Why do people worry about abortion coverage? Having a policy does not compel anyone to use any such part of the policy. For those of us beyond child bearing ages it's academic at worst. For those still with the risk/joy of becoming pregnant, it's an option. Having the option does not compel using it.

If it's a matter of cost, then consider: if 300,000,000 Americans are covered for abortion, with roughly half now or earlier or later susceptible of becoming pregnant, then intelligent insurers can figure out what the statistical probability of any one such person both becoming pregnant and choosing abortion, by which time the precentage of the premium attiributable to abortion is minuscule.

And by the way, consider those awful, contraception and abortion facilitating, horrible, immoral sources of such risks known as .... paychecks.

The company that has a de facto monopoly on self-insurance in my state does cover abortions.  I only thought to ask when I enrolled in 2009 because the Stupak Amendment was in the news at the time.  Maybe the great martyrs of the past would have gone without coverage, but I didn't see how I could, so I enrolled anyway.
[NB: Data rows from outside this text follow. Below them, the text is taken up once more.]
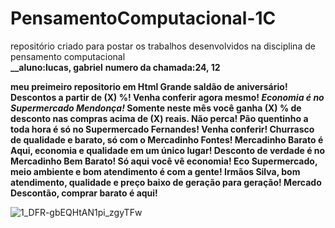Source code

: # PensamentoComputacional-1C
repositório  criado para postar os trabalhos desenvolvidos na disciplina de pensamento computacional  
**__aluno:lucas, gabriel**
**numero da chamada:24, 12**

**meu preimeiro repositorio em Html
        Grande saldão de aniversário! Descontos a partir de (X) %! Venha conferir agora mesmo!
*Economia é no Supermercado Mendonça!* Somente neste mês você ganha (X) % de desconto nas compras acima de (X) reais. Não perca!
Pão quentinho a toda hora é só no Supermercado Fernandes! Venha conferir!
Churrasco de qualidade e barato, só com o Mercadinho Fontes!
Mercadinho Barato é Aqui, economia e qualidade em um único lugar!
Desconto de verdade é no Mercadinho Bem Barato! Só aqui você vê economia!
Eco Supermercado, meio ambiente e bom atendimento é com a gente!
Irmãos Silva, bom atendimento, qualidade e preço baixo de geração para geração!
Mercado Descontão, comprar barato é aqui!**

![1_DFR-gbEQHtAN1pi_zgyTFw](https://user-images.githubusercontent.com/106618599/188731357-c1ea32d9-22ed-41ec-b1fa-33f9558b91d7.jpeg)

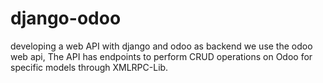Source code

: # django-odoo
developing a web API with django and odoo as backend
we use the odoo web api, The API has endpoints to perform CRUD operations on Odoo for specific models through XMLRPC-Lib.
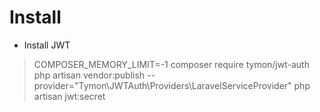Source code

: # Install
- Install JWT
> COMPOSER_MEMORY_LIMIT=-1 composer require tymon/jwt-auth
> php artisan vendor:publish --provider="Tymon\JWTAuth\Providers\LaravelServiceProvider"
> php artisan jwt:secret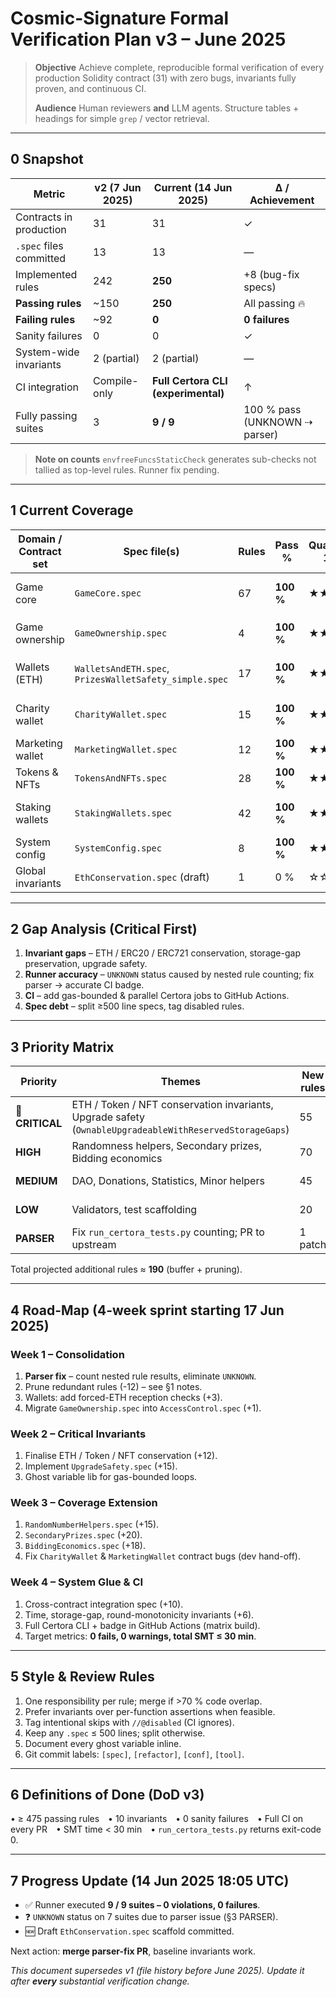 # Cosmic-Signature Formal Verification Plan **v3 – June 2025**

> **Objective**  Achieve complete, reproducible formal verification of every production Solidity contract (31) with zero bugs, invariants fully proven, and continuous CI.
>
> **Audience**  Human reviewers **and** LLM agents. Structure tables + headings for simple `grep` / vector retrieval.

---

## 0  Snapshot

| Metric | v2 (7 Jun 2025) | Current (14 Jun 2025) | Δ / Achievement |
| ------ | -------------- | ---------------------- | --------------- |
| Contracts in production | 31 | 31 | ✓ |
| `.spec` files committed | 13 | 13 | — |
| Implemented rules | 242 | **250** | +8 (bug-fix specs) |
| **Passing rules** | ~150 | **250** | All passing 🔥 |
| **Failing rules** | ~92 | **0** | **0 failures** |
| Sanity failures | 0 | 0 | ✓ |
| System-wide invariants | 2 (partial) | 2 (partial) | — |
| CI integration | Compile-only | **Full Certora CLI (experimental)** | ↑ |
| Fully passing suites | 3 | **9 / 9** | 100 % pass (UNKNOWN ⇢ parser) |

> **Note on counts** `envfreeFuncsStaticCheck` generates sub-checks not tallied as top-level rules. Runner fix pending.

---

## 1  Current Coverage

| Domain / Contract set | Spec file(s) | Rules | Pass % | Quality (★ 1-5) | Notes |
| --------------------- | ------------ | ----- | ------ | --------------- | ----- |
| Game core | `GameCore.spec` | 67 | **100 %** | ★★★★☆ | ETH & NFT conservation TODO |
| Game ownership | `GameOwnership.spec` | 4 | **100 %** | ★★★☆☆ | Merge into `AccessControl.spec` (Week 1) |
| Wallets (ETH) | `WalletsAndETH.spec`, `PrizesWalletSafety_simple.spec` | 17 | **100 %** | ★★★☆☆ | Forced-ETH reception rule missing |
| Charity wallet | `CharityWallet.spec` | 15 | **100 %** | ★★★★☆ | `send()` arithmetic check future invariant |
| Marketing wallet | `MarketingWallet.spec` | 12 | **100 %** | ★★★☆☆ | ERC20 rounding invariant pending |
| Tokens & NFTs | `TokensAndNFTs.spec` | 28 | **100 %** | ★★★★☆ | Total-supply invariant missing |
| Staking wallets | `StakingWallets.spec` | 42 | **100 %** | ★★★☆☆ | Randomness selection edge cases TODO |
| System config | `SystemConfig.spec` | 8 | **100 %** | ★★★☆☆ | Percentage-sum invariant pending |
| Global invariants | `EthConservation.spec` (draft) | 1 | 0 % | ☆☆☆☆☆ | Skeleton only |

---

## 2  Gap Analysis (Critical First)

1. **Invariant gaps** – ETH / ERC20 / ERC721 conservation, storage-gap preservation, upgrade safety.
2. **Runner accuracy** – `UNKNOWN` status caused by nested rule counting; fix parser → accurate CI badge.
3. **CI** – add gas-bounded & parallel Certora jobs to GitHub Actions.
4. **Spec debt** – split ≥500 line specs, tag disabled rules.

---

## 3  Priority Matrix

| Priority | Themes | New rules | Owner |
| -------- | ------ | --------- | ----- |
| 🚨 **CRITICAL** | ETH / Token / NFT conservation invariants, Upgrade safety (`OwnableUpgradeableWithReservedStorageGaps`) | 55 | Team-1 |
| **HIGH** | Randomness helpers, Secondary prizes, Bidding economics | 70 | Team-2 |
| **MEDIUM** | DAO, Donations, Statistics, Minor helpers | 45 | Team-3 |
| **LOW** | Validators, test scaffolding | 20 | Team-3 |
| **PARSER** | Fix `run_certora_tests.py` counting; PR to upstream | 1 patch | Dev-tools |

Total projected additional rules ≈ **190** (buffer + pruning).

---

## 4  Road-Map (4-week sprint starting **17 Jun 2025**)

### Week 1 – Consolidation

1. **Parser fix** – count nested rule results, eliminate `UNKNOWN`.
2. Prune redundant rules (-12) – see §1 notes.
3. Wallets: add forced-ETH reception checks (+3).
4. Migrate `GameOwnership.spec` into `AccessControl.spec` (+1).

### Week 2 – Critical Invariants

1. Finalise ETH / Token / NFT conservation (+12).
2. Implement `UpgradeSafety.spec` (+15).
3. Ghost variable lib for gas-bounded loops.

### Week 3 – Coverage Extension

1. `RandomNumberHelpers.spec` (+15).
2. `SecondaryPrizes.spec` (+20).
3. `BiddingEconomics.spec` (+18).
4. Fix `CharityWallet` & `MarketingWallet` contract bugs (dev hand-off).

### Week 4 – System Glue & CI

1. Cross-contract integration spec (+10).
2. Time, storage-gap, round-monotonicity invariants (+6).
3. Full Certora CLI + badge in GitHub Actions (matrix build).
4. Target metrics: **0 fails, 0 warnings, total SMT ≤ 30 min**.

---

## 5  Style & Review Rules

1. One responsibility per rule; merge if >70 % code overlap.
2. Prefer invariants over per-function assertions when feasible.
3. Tag intentional skips with `//@disabled` (CI ignores).
4. Keep any `.spec` ≤ 500 lines; split otherwise.
5. Document every ghost variable inline.
6. Git commit labels: `[spec]`, `[refactor]`, `[conf]`, `[tool]`.

---

## 6  Definitions of Done (**DoD v3**)

• ≥ 475 passing rules • 10 invariants • 0 sanity failures • Full CI on every PR • SMT time < 30 min • `run_certora_tests.py` returns exit-code 0.

---

## 7  Progress Update (**14 Jun 2025 18:05 UTC**)

- ✅ Runner executed **9 / 9 suites – 0 violations, 0 failures**.
- ❓ `UNKNOWN` status on 7 suites due to parser issue (§3 PARSER).
- 🆕 Draft `EthConservation.spec` scaffold committed.

Next action: **merge parser-fix PR**, baseline invariants work.

_This document supersedes v1 (file history before June 2025). Update it after **every** substantial verification change._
I am actually more to the right economically than most posters here, but the emphasis by the bishops and Catholic intellectuals on government-run plans that cover abortions and complete lack of attention toward business-run plans that do so bothers me.

 

That was supposed to be in reply to David Kane.

As  the chief health insurance regulator in RI when the insurance excange was set up and a practicing Catholic the abortion issue was positively bedeviling. As a matter of policy, we wanted to get the insurance exchange up and functioning quickly and effectively, to get people affordable health insurance coverage. A minority of people considered the existence of abortion coverage to be a determining factor in their decision making process about purchasing coverage (this includes pro's and con's - the vast majority are oblivious for what is a very small portion of the insurtance premium). A smaller minority (some with considerable political influence) were determined to use abortion coverage as a wedge issue to bring down the exchange. The negotiated settlement to make sure federal funds are not used to pay for abortions is  virtually unadministrable. In the end, the decsion about whether or not to offer abortion coverage as a benefit was left to the plans. (all did), We did not require them to offer a plan without it - it would have doubled the number of plans on the exchange "on the shelf". ,(In the large group market, you can have it excluded as a benefit if you want - there is no discount; in the small group and individual market we never revived one complaint - nbody cared in very Catholic RI)

On the issue of disclosure. The exchanges are facing a herculean task - in the earlier periods, sending people to insurers for additional information does not strike me as unreasonable. 

As to the morality of one's premiums financing something one finds morally objectionable (even if I choose not to use it myself) , my premiums are also paying for a lot wasted medical care and inappropriate services (infertility services for women over 40?) that limit access for lower income folks.  They are also paying for contraceptive service (pace Madame Secretary) My tax dollars are financing activities I find morally objectionable but are the law of the land. A more effective way to address the financing question is to make the activity itself illegal or not collectively financed (efforts to exclude abortion from insurance coverage have been tosssed out by the courts) - expecting extensive personal accomodation when one objects to what is legal and permissible seems to ignore the responsibility of citizens to live by the laws of the land while they work to change them.